Periodic solutions of damped hyperbolic equations at resonance: a translation along trajectories approach

Abstract

We develop an abstract averaging method for a periodic problem $$\left\{ \begin{array}{ll} \ddot u(t) + \beta \dot u(t) + A u + F(t,u(t)) = 0 , \ \ \ t\in [0,T] \\ u(0)=u(T), \dot u(0) = \dot u(T) , \end{array}\right. $$ where $A:D(A)\to X$ is a self-adjoint operator on a Hilbert space $X$ with compact resolvent and $\alpha>0$ such that $A+\alpha$ is strongly $m$-accretive, $\beta>0$ and $F:\mathbb R\times X^{1/2}\to X$, with $X^{1/2}$ being the fractional space of $A+\alpha$, is compact and $T$-periodic in the first variable.
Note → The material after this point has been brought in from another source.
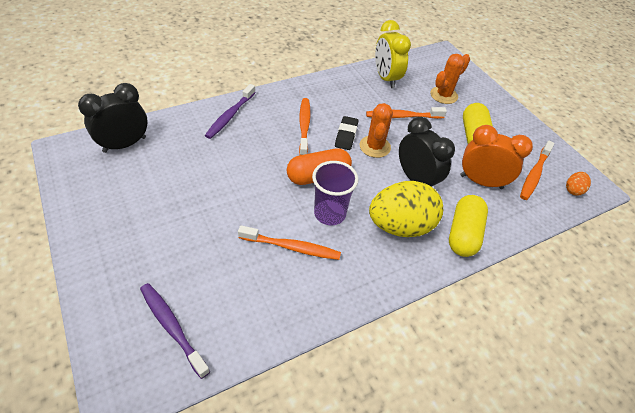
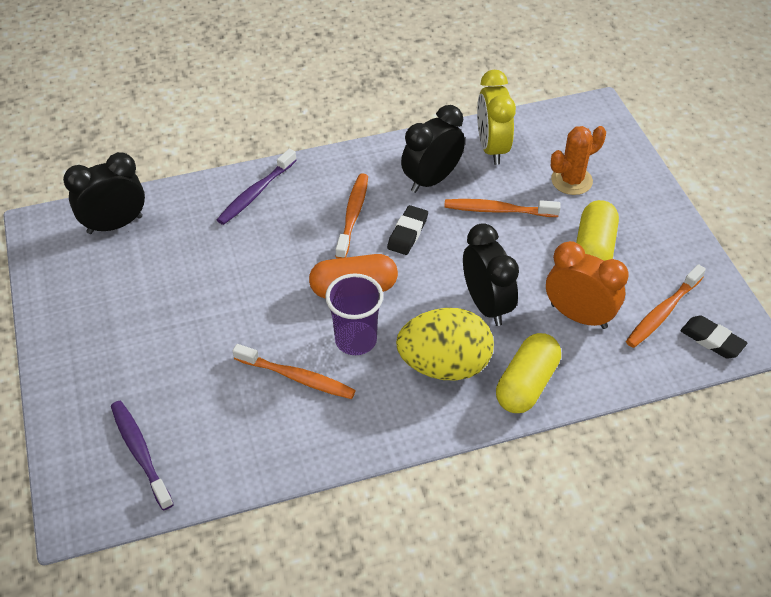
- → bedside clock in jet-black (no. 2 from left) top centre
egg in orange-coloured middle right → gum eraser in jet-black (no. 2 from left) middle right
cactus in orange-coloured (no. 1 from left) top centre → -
The so-called resonant case is considered, i.e., when ${\mathrm{Ker}}\, A\neq \{0\}$ and $F$ is bounded. By use of the topological degree applied to the translation along trajectories operator, effective conditions guaranteeing the existence of $T$-periodic solutions are given. The general result is applied to a damped hyperbolic partial differential equation and the Landesman-Lazer type criterion is derived.